A member of the Moro Islamic Liberation Front (MILF) peace panel believes that branding the Mamasapano incident as a massacre is a disservice to the gallantry of 44 police commandos “who fought a bloody war.”
Hadji Abdullah Camlian took issue with the Senate finding, saying that the word “massacre” applies only to unarmed victims.
“In my view, the term ‘massacre’ is if you kill people, murder people (who are unarmed) and have no way to fight back, you kill them in group, or whatsoever, that is massacre,” said Camlian at the sidelines of the commemoration of the 47th anniversary of the Jabidah Massacre on Corregidor Island on Wednesday.
Camlian cited the definition of massacre by the Cambridge Dictionaries as “the killing of a large number of people, esp. people who are not involved in any fighting or have no way of defending themselves.”
He said the SAF men came to Mamasapano in full battle gear, ready to fight and knew what they were getting into.
Trapped and outnumbered, the commandos died fighting with only one survivor.
“You removed their (SAF men) being heroes, you removed their being gallant fighters,” said Camlian. “They fought a bloody war, they fought, bravery was there, then you say it is a massacre, that means they were unarmed.”
Camlian led a group of Moro National Liberation Front (MNLF) fighters who trained in military and guerilla warfare on Jampiras island in
“Masasayang ‘yong mga medals, the honor bestowed upon these people. They were not massacred, they fought a gallant fight,” said the MILF negotiator. “And I salute them for their bravery, we salute them for their sense of duty to honor the country. But as I said, to call that incident a massacre, that is a misnomer.”
Camlian said the genuine massacres were committed against the Moros in the Jabidah Massacre, the Manili Massacre, the Pata Massacres, Bud Daho Massacre because the victims were not armed and had no way to defend themselves.
Saying the SAF 44 were massacred, is “a misrepresentation of their gallantry, who died fighting war, it is martyrdom.”
Camlian said the commandos “did not chicken out. If they chickened out, then maybe they were massacred. But they did not chicken out, they fought.”
The Mamasapano incident was not the first time, according to Camlian.
He recalled that the PNP’s predecessor, the Philippine Constabulary (PC), had an elite group called the “Nenita Unit” which was sent to the Korean War in the 1950s.

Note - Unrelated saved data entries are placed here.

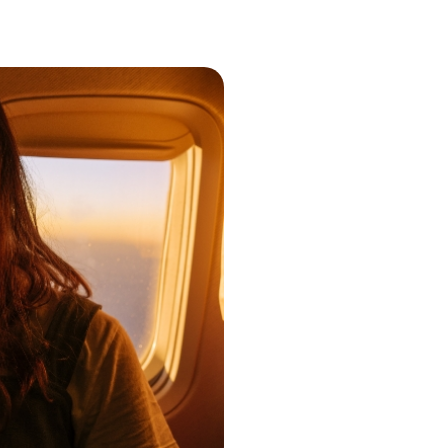
Visiter le Kirghizistan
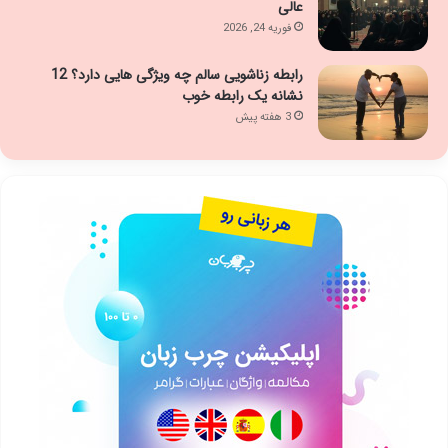
عالی
فوریه 24, 2026
رابطه زناشویی سالم چه ویژگی هایی دارد؟ 12
نشانه یک رابطه خوب
3 هفته پیش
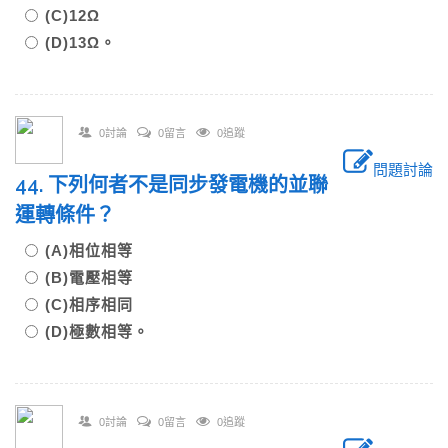
(C)12Ω
(D)13Ω。
0討論
0留言
0追蹤
問題討論
44. 下列何者不是同步發電機的並聯
運轉條件？
(A)相位相等
(B)電壓相等
(C)相序相同
(D)極數相等。
0討論
0留言
0追蹤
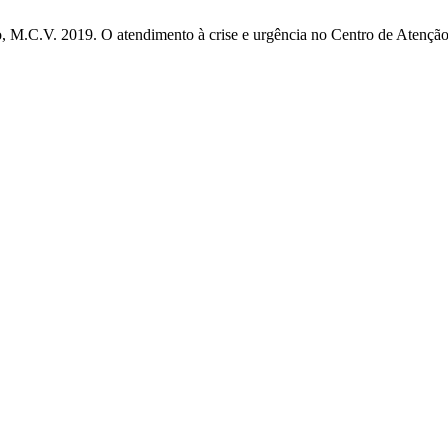
, M.C.V. 2019. O atendimento à crise e urgência no Centro de Atençã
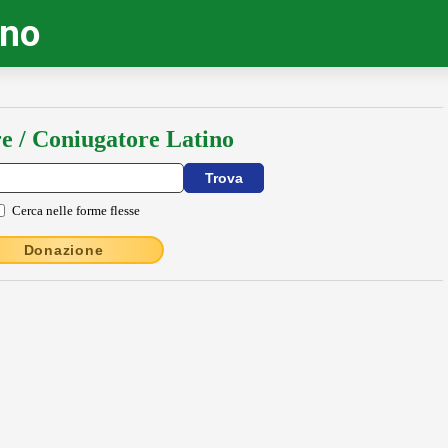
ino
e / Coniugatore Latino
Cerca nelle forme flesse
Donazione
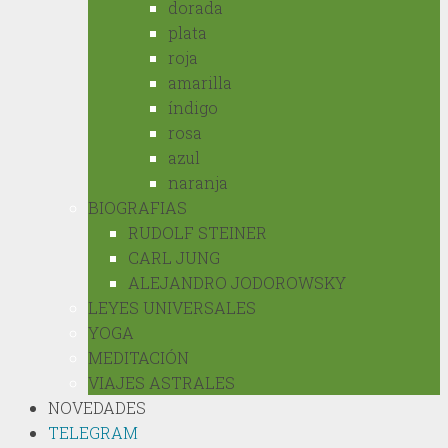
dorada
plata
roja
amarilla
índigo
rosa
azul
naranja
BIOGRAFIAS
RUDOLF STEINER
CARL JUNG
ALEJANDRO JODOROWSKY
LEYES UNIVERSALES
YOGA
MEDITACIÓN
VIAJES ASTRALES
NOVEDADES
TELEGRAM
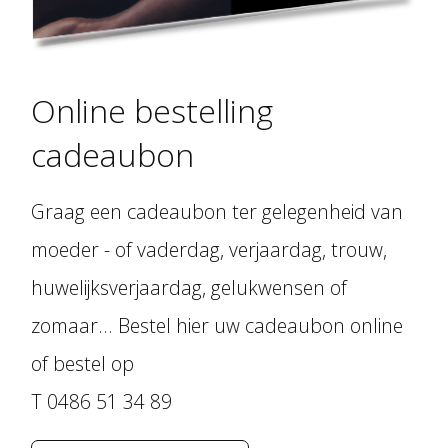
Online bestelling
cadeaubon
Graag een cadeaubon ter gelegenheid van
moeder - of vaderdag, verjaardag, trouw,
huwelijksverjaardag, gelukwensen of
zomaar... Bestel hier uw cadeaubon online
of bestel op
T 0486 51 34 89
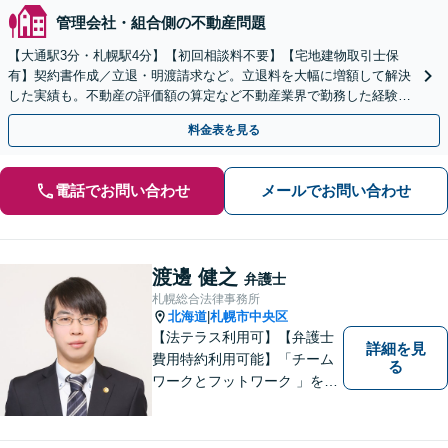
管理会社・組合側の不動産問題
【大通駅3分・札幌駅4分】【初回相談料不要】【宅地建物取引士保
有】契約書作成／立退・明渡請求など。立退料を大幅に増額して解決
した実績も。不動産の評価額の算定など不動産業界で勤務した経験を
活かして相談者さまの目指す解決へ尽力いたします
料金表を見る
電話でお問い合わせ
メールでお問い合わせ
渡邊 健之
弁護士
札幌総合法律事務所
北海道
札幌市中央区
|
【法テラス利用可】【弁護士
詳細を見
費用特約利用可能】「チーム
る
ワークとフットワーク 」を合
言葉に、全弁護士と全スタッ
フが一丸となって業務にあた
り、地域の皆さまにとって、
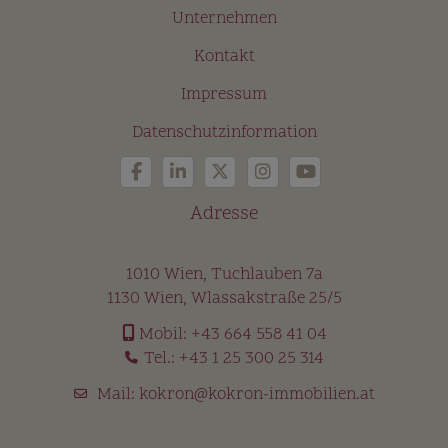
Unternehmen
Kontakt
Impressum
Datenschutzinformation
Adresse
1010 Wien, Tuchlauben 7a
1130 Wien, Wlassakstraße 25/5
Mobil:
+43 664 558 41 04
Tel.:
+43 1 25 300 25 314
Mail:
kokron@kokron-immobilien.at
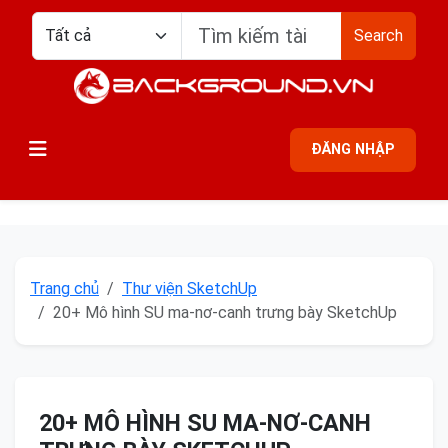
Search
ĐĂNG NHẬP
Trang chủ
Thư viện SketchUp
20+ Mô hình SU ma-nơ-canh trưng bày SketchUp
20+ MÔ HÌNH SU MA-NƠ-CANH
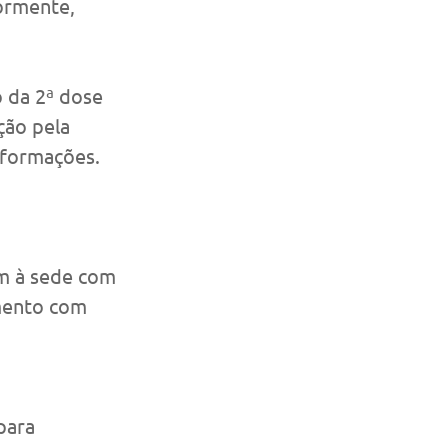
ormente, 
 da 2ª dose 
ção pela 
nformações.
m à sede com 
mento com 
para 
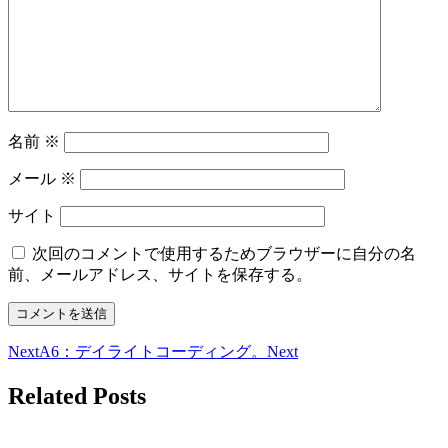
名前
※
メール
※
サイト
次回のコメントで使用するためブラウザーに自分の名
前、メールアドレス、サイトを保存する。
Next
A6：デイライトコーディング。
Next
Related Posts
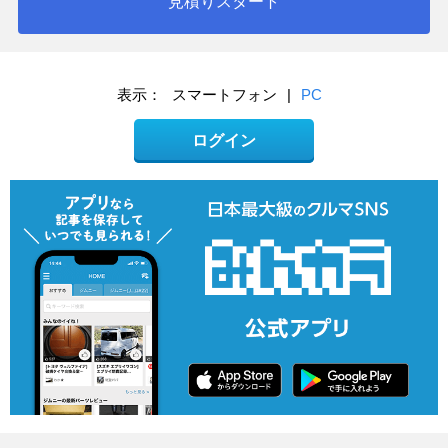
見積りスタート
表示：
スマートフォン
|
PC
ログイン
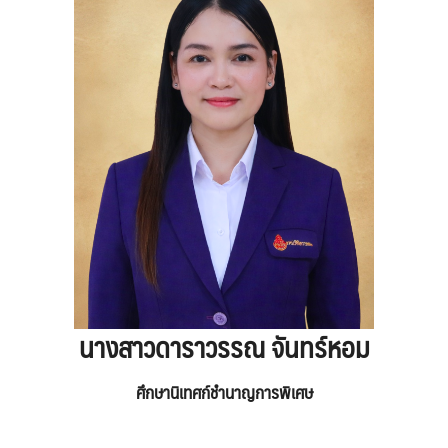
นางสาวดาราวรรณ จันทร์หอม
ศึกษานิเทศก์ชำนาญการพิเศษ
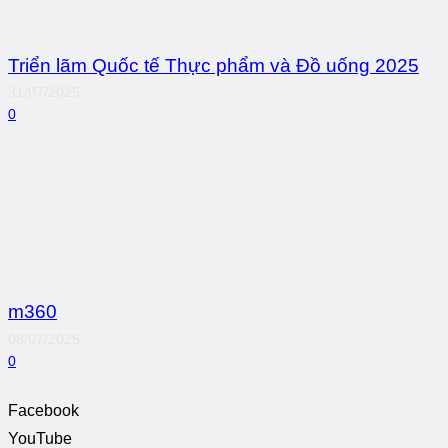
Triển lãm Quốc tế Thực phẩm và Đồ uống 2025
31/07/2025
0
m360
08/07/2025
0
Facebook
YouTube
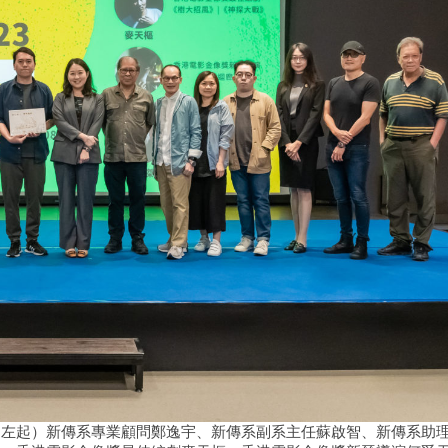
（左起）新傳系專業顧問鄭逸宇、新傳系副系主任蘇啟智、新傳系助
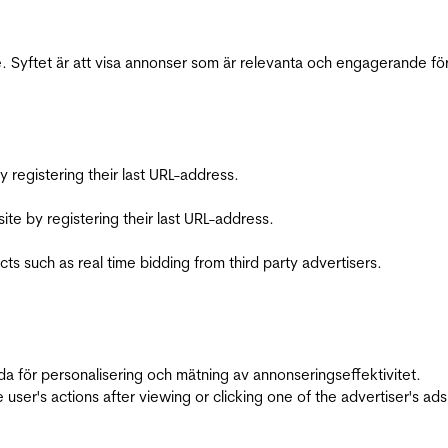
 Syftet är att visa annonser som är relevanta och engagerande fö
registering their last URL-address.
te by registering their last URL-address.
s such as real time bidding from third party advertisers.
da för personalisering och mätning av annonseringseffektivitet.
ser's actions after viewing or clicking one of the advertiser's ad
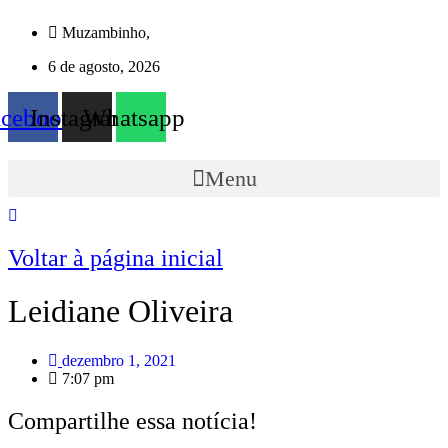
Ir
Muzambinho,
para
o
6 de agosto, 2026
conteúdo
acebook
Instagram
Whatsapp
Menu
Voltar à página inicial
Leidiane Oliveira
dezembro 1, 2021
7:07 pm
Compartilhe essa notícia!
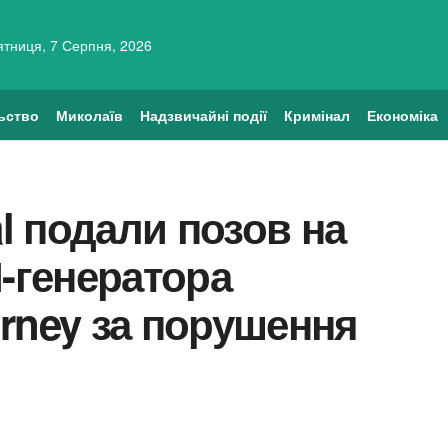
ятниця, 7 Серпня, 2026
ьство
Миколаїв
Надзвичайні події
Кримінал
Економіка
al подали позов на
І-генератора
rney за порушення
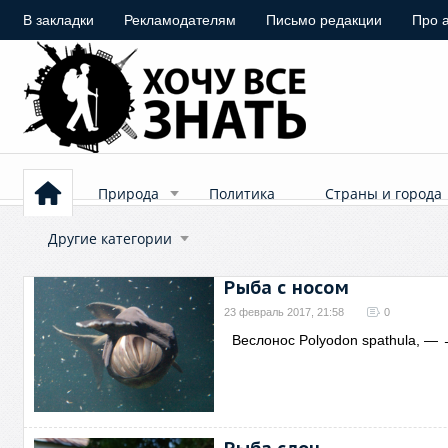
В закладки
Рекламодателям
Письмо редакции
Про 
Природа
Политика
Страны и города
Другие категории
Рыба с носом
23 февраль 2017, 21:58
0
Веслонос Polyodon spathula, —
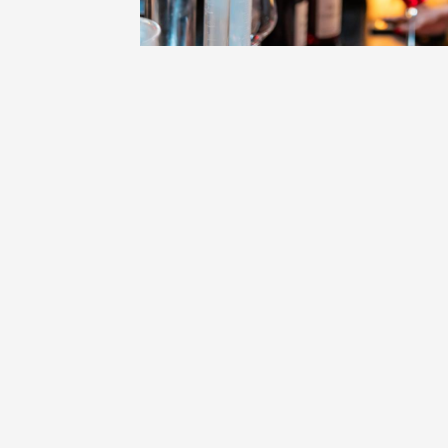
Oenologie
Une heu
l'honneu
Carpen
11:00
12
04 août
et plus
Oenologie
L'apérit
Domaine
Gargas
17:30
2
05 août
Oenologie
Afterwo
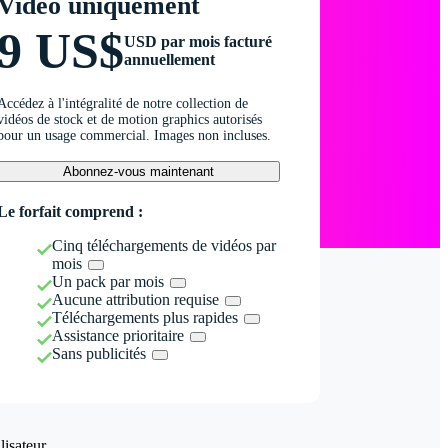
Vidéo uniquement
9 US$
USD par mois facturé
annuellement
Accédez à l'intégralité de notre collection de
vidéos de stock et de motion graphics autorisés
pour un usage commercial. Images non incluses.
Abonnez-vous maintenant
Le forfait comprend :
Cinq téléchargements de vidéos par
mois
Un pack par mois
Aucune attribution requise
Téléchargements plus rapides
Assistance prioritaire
Sans publicités
isateur.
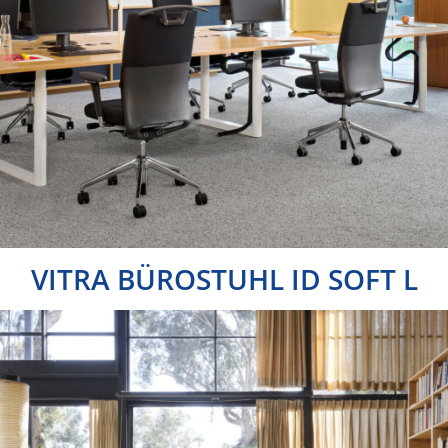
VITRA BÜROSTUHL ID SOFT L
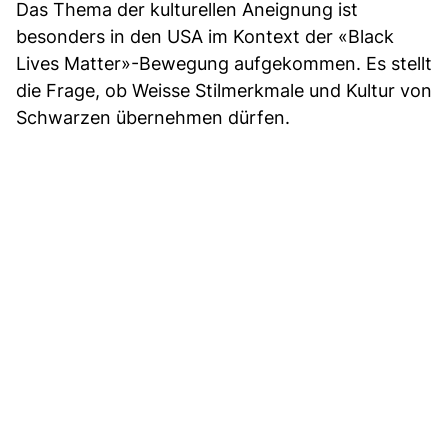
Das Thema der kulturellen Aneignung ist
besonders in den USA im Kontext der «Black
Lives Matter»-Bewegung aufgekommen. Es stellt
die Frage, ob Weisse Stilmerkmale und Kultur von
Schwarzen übernehmen dürfen.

“They were so proud with their accomplishments that when they came home they were sent to capture or neutralize Kamlon and his men in Jolo, Sulu. Kamlon wiped them out, with only one survivor. But there was no national uproar then,” he said.
Camlian was referring to Hadji Kamlon, a World War II guerilla hero who led a rebellion from 1948 to 1955.
The MILF peace panel member said when recruits joined the Armed Forces (PNP) or the Philippine National Police (PNP), they know what they are going to face.
“One of your feet is already in the hole (grave). And your family must realize that. Otherwise, if your family is not willing that you might die in the line of duty, you should not allow a family member to join the security forces of the government,” said Camlian.
“Unfortunately, in war you either kill somebody, or be killed. That is the law of war,” he added.
Camlian was reacting to the Senate draft report presented by Senator Grace Poe Llamanzares describing the Jan. 25 incident as a massacre.